Ich hatte leider Kontext

Naturwein polarisiert. In jeglicher Hinsicht. Wie sehr, habe ich kurz vor Weihnachten letzten Jahres tatsächlich mal am eigenen Leib erfahren.

Zwischen Eukalyptus und Durchfallinfekt

Die wenigsten meiner Freunde haben ein großes Interesse an Wein, geschweige denn am wilden Zeug. Trotzdem kam ein Freund Mitte Dezember auf mich zu und fragte mich konkret danach, was denn genau Orange Wine sei. Ich war einerseits recht überrascht über die Frage, konnte dann aber schließlich doch auf die mir simpelste Art und Weise den Herstellungsprozess und die geschmacklichen Eigenheiten erklären. Ich versprach in einer Woche mal einen mitzubringen. Nun trinke ich Orange Wines eigentlich sehr gerne, habe nur kaum welche selbst im Keller. Also musste ich den einen nehmen, den ich noch da hatte. Vielleicht nicht die beste Idee …

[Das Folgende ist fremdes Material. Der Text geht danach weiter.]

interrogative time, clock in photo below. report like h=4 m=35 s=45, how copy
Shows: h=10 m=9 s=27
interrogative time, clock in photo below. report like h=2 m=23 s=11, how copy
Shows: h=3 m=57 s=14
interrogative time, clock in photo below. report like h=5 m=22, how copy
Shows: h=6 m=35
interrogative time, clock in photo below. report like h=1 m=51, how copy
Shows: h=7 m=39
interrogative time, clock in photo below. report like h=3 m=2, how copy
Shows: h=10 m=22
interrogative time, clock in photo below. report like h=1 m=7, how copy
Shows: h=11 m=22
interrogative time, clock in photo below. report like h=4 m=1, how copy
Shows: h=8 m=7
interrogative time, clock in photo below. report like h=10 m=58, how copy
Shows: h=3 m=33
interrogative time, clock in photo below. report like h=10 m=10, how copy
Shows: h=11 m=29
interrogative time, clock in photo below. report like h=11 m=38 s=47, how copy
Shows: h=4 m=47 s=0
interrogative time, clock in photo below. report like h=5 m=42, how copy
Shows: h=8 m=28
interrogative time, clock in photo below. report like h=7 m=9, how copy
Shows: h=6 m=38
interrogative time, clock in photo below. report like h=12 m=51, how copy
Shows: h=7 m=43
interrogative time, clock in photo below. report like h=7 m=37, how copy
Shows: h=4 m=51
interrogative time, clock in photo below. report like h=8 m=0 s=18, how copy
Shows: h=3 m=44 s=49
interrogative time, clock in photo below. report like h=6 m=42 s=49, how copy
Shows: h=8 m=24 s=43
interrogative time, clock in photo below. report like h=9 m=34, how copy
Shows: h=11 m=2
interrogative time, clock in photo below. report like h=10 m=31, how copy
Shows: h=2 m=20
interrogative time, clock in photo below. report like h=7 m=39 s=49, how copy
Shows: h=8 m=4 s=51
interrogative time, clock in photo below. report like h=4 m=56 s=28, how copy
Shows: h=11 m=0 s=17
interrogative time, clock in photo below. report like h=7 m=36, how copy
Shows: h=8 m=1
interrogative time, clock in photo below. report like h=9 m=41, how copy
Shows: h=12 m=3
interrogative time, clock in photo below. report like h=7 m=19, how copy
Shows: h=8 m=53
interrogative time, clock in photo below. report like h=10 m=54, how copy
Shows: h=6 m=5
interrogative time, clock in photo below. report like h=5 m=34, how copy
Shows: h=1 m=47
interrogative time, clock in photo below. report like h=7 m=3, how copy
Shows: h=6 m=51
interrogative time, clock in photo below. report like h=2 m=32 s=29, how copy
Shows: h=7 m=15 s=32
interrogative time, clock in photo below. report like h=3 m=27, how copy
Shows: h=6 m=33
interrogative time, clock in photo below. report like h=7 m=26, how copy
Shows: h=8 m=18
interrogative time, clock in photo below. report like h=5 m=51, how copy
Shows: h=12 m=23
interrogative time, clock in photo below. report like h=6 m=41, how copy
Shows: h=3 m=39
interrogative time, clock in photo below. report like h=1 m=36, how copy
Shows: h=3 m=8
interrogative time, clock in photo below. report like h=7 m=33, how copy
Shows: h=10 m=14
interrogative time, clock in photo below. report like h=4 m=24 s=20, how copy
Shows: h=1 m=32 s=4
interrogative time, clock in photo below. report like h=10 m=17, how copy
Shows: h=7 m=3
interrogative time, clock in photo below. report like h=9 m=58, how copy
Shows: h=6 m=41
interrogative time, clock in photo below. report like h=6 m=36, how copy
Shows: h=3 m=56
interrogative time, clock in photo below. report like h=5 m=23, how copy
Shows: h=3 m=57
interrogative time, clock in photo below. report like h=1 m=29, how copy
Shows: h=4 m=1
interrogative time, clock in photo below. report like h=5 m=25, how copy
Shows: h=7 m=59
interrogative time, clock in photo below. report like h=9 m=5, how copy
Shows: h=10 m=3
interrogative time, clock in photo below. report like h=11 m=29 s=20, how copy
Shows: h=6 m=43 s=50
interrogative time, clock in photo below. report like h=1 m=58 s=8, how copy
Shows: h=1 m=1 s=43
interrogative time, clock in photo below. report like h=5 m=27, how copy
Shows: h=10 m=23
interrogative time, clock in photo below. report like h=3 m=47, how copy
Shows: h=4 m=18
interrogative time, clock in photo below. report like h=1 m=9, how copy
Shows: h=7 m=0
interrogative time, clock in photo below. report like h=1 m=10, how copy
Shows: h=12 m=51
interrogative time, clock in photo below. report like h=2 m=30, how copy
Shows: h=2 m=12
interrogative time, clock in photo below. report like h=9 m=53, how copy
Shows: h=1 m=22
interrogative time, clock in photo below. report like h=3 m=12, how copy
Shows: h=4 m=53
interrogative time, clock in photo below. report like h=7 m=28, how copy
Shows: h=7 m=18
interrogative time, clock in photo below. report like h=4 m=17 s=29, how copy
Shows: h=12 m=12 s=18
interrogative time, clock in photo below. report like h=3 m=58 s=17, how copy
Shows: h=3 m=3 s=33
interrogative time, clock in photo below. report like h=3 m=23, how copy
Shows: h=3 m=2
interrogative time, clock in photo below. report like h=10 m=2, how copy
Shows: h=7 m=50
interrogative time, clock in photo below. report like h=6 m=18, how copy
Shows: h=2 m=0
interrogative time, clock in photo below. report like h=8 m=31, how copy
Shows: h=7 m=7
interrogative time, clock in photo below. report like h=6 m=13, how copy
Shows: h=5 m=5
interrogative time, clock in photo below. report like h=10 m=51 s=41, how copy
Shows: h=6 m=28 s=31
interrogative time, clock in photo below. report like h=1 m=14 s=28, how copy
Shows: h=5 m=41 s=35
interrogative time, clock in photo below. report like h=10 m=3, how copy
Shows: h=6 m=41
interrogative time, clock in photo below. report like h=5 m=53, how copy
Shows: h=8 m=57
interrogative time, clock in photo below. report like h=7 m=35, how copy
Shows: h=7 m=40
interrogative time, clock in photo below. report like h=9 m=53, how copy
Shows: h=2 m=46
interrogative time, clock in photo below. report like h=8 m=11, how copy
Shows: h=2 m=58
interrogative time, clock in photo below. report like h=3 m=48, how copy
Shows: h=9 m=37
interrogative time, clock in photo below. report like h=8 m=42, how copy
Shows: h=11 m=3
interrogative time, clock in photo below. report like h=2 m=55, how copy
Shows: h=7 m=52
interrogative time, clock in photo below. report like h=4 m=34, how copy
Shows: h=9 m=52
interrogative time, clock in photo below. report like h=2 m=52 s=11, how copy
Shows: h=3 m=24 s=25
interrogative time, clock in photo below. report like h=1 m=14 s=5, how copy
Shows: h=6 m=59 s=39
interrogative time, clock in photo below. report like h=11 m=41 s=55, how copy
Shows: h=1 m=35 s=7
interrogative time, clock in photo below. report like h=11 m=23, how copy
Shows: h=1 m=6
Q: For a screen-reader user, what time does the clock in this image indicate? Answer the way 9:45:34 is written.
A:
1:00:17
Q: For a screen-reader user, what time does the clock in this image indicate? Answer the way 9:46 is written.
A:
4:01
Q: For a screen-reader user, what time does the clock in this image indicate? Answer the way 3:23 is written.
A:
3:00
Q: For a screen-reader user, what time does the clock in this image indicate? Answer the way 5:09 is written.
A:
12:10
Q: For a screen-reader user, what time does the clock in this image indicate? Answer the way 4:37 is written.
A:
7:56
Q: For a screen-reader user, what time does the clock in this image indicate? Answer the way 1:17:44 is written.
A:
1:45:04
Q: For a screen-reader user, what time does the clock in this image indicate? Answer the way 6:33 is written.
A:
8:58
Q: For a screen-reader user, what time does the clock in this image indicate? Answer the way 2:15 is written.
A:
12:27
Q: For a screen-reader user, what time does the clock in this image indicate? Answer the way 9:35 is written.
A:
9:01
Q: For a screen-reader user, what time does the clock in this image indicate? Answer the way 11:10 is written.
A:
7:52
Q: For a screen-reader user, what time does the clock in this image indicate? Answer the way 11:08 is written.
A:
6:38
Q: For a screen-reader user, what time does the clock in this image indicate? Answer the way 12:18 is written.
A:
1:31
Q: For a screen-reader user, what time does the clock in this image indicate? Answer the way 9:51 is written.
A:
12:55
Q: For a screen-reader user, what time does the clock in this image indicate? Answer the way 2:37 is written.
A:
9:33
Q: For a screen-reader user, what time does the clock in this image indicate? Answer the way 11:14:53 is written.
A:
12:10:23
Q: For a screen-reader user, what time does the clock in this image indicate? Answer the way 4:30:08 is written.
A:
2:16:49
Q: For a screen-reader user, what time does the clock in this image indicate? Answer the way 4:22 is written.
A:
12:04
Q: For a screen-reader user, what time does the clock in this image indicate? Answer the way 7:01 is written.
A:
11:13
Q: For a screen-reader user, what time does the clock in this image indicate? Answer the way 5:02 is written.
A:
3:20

Der Wein war Glück 2019 vom Weingut Werlitsch aus der Steiermark. Schon die Tonflasche deutet an, dass das jetzt eher unkonventionell werden könnte. Spoiler alert: wurde es auch. Ich habe ihn ein paar Stunden vorher geöffnet und schon mal auf eigene Faust probiert. Das hier steht in meiner Excel-Liste:

Riecht wirklich nach sehr viel kraft bleibt dabei aber trotzdem sehr fein; richtig reifer Apfel; volle Kanne die mineralische nasser Stein Nummer; Kühl, minzig, kräutrig; Eukalyptus; Riecht nach Weingutskeller; Litschi; Am gaumen extrem fruchtfern; kräftige Phenolik

Schon zu diesem Zeitpunkt gefällt mir das irgendwie echt gut, aber wirklich hauptsächlich aus einem intellektuellen Zugang. Der Wein ist eine Horizonterweiterung, kein Trinkvergnügen.

Die andere Perspektive auf den Inhalt der Flasche erhalte ich ein paar Stunden später. Zahlreiche Gesichter werden verzogen, leicht angeekelte Geräusche werden vernehmbar und die geruchlichen Assoziationen geben mir dann den Rest. Ich war zwar auf einiges eingestellt, aber als dann von einem Freund das Stichwort „Kneipentoilette“ fällt, kann ich das Lachen nicht mehr unterdrücken. Ein anderer, der abgeschlossener Medizinstudent ist, kommt nach ein paar mal riechen auf folgende Assoziation: „Das erinnert irgendwie an so ’nen Durchfallerreger“. Ich hab das alles zum Glück nicht in der Nase, aber ich bin ja in der Art geschult worden, als dass „nein“ kein Wort für eine Weinverkostung ist. Wenn sie das so riechen, dann ist das für sie so.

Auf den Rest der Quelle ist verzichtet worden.